I have also seen the downside of food and how it can be used as a weapon of self-destruction. Food can be friend or foe, lover or abuser, healing or illness-causing; as well as a source of great pride or deep shame.
I spent nearly two decades being an intermediary between food and self for others, soldiering with clients through the war zone that is the power food can possess, extolling the virtues of exercise, and promising I can show you how to make kale actually taste good. I had always known it’s not my advice or the food I suggest that really makes the difference, it is rather the personal change an individual is ready to make.

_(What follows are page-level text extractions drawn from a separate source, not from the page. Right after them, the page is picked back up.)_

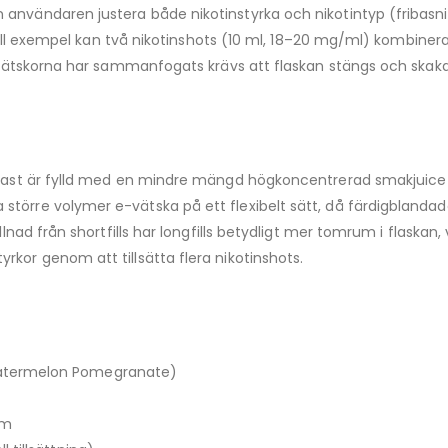
användaren justera både nikotinstyrka och nikotintyp (fribasnik
s. Till exempel kan två nikotinshots (10 ml, 18–20 mg/ml) kombine
att vätskorna har sammanfogats krävs att flaskan stängs och sk
ndast är fylld med en mindre mängd högkoncentrerad smakjuice i
törre volymer e-vätska på ett flexibelt sätt, då färdigblandade 
lnad från shortfills har longfills betydligt mer tomrum i flaskan, 
rkor genom att tillsätta flera nikotinshots.
atermelon Pomegranate)
om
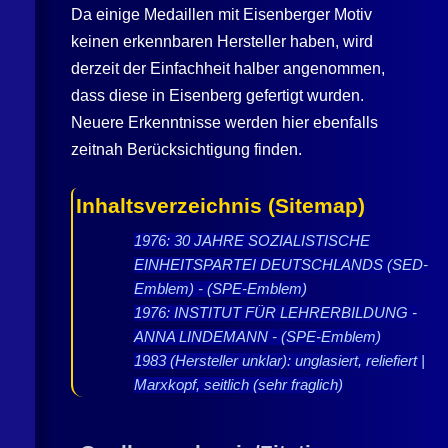
Da einige Medaillen mit Eisenberger Motiv
keinen erkennbaren Hersteller haben, wird
derzeit der Einfachheit halber angenommen,
dass diese in Eisenberg gefertigt wurden.
Neuere Erkenntnisse werden hier ebenfalls
zeitnah Berücksichtigung finden.
Inhaltsverzeichnis (Sitemap)
1976: 30 JAHRE SOZIALISTISCHE
EINHEITSPARTEI DEUTSCHLANDS (SED-
Emblem) - (SPE-Emblem)
1976: INSTITUT FÜR LEHRERBILDUNG -
ANNA LINDEMANN - (SPE-Emblem)
1983 (Hersteller unklar): unglasiert, reliefiert |
Marxkopf, seitlich (sehr fraglich)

Through age and experience, I’ve learned that that desire for change carries a very different reason to everyone, and sometimes it never comes at all. My incessant curiosity for how the ‘why’ creates the ‘what’ landed me right into therapy. It was simultaneously the hardest and best thing I’ve ever done. It allowed me to finally exhale and realize we are the ones in our own damn way.
As one can expect, nothing can be the same after that – in the best way possible. Sure, I can write you a meal plan to help you lose five pounds but I’d rather talk about why you look in the mirror and don’t see yourself as the fine piece of ass you are.
My peri-menopausal bod doesn’t do what I want it to do, I can’t even talk about where rogue bits of chub are popping up (I’m kidding, I can totally talk about back boobs and muffin tops) and my alphabet is shorter because I am out of ‘f’s. Let’s band together, eat yummy food that’s not full of gross ingredients, move our bodies when and how we can, redefine our own vision of wellness, talk, vent, tell our stories about how the hell we got here, and focus more on lifting our spirits over our inevitably sagging bits.
Colleen Hurley Elliot is a registered dietitian, Master Gardener, and trained chef. Hailing from Chicago’s south side, Colleen brings a no-nonsense approach to utilizing California’s natural abundance, as well as years of experience in a variety of settings including event coordination, corporate wellness, integrative medicine clinics, familial nutrition, public health programs, teaching kitchens, classrooms, educational gardens, product development, and copywriting. After over two decades in the food and wellness industries, Colleen has realized that life is too short to not have chocolate.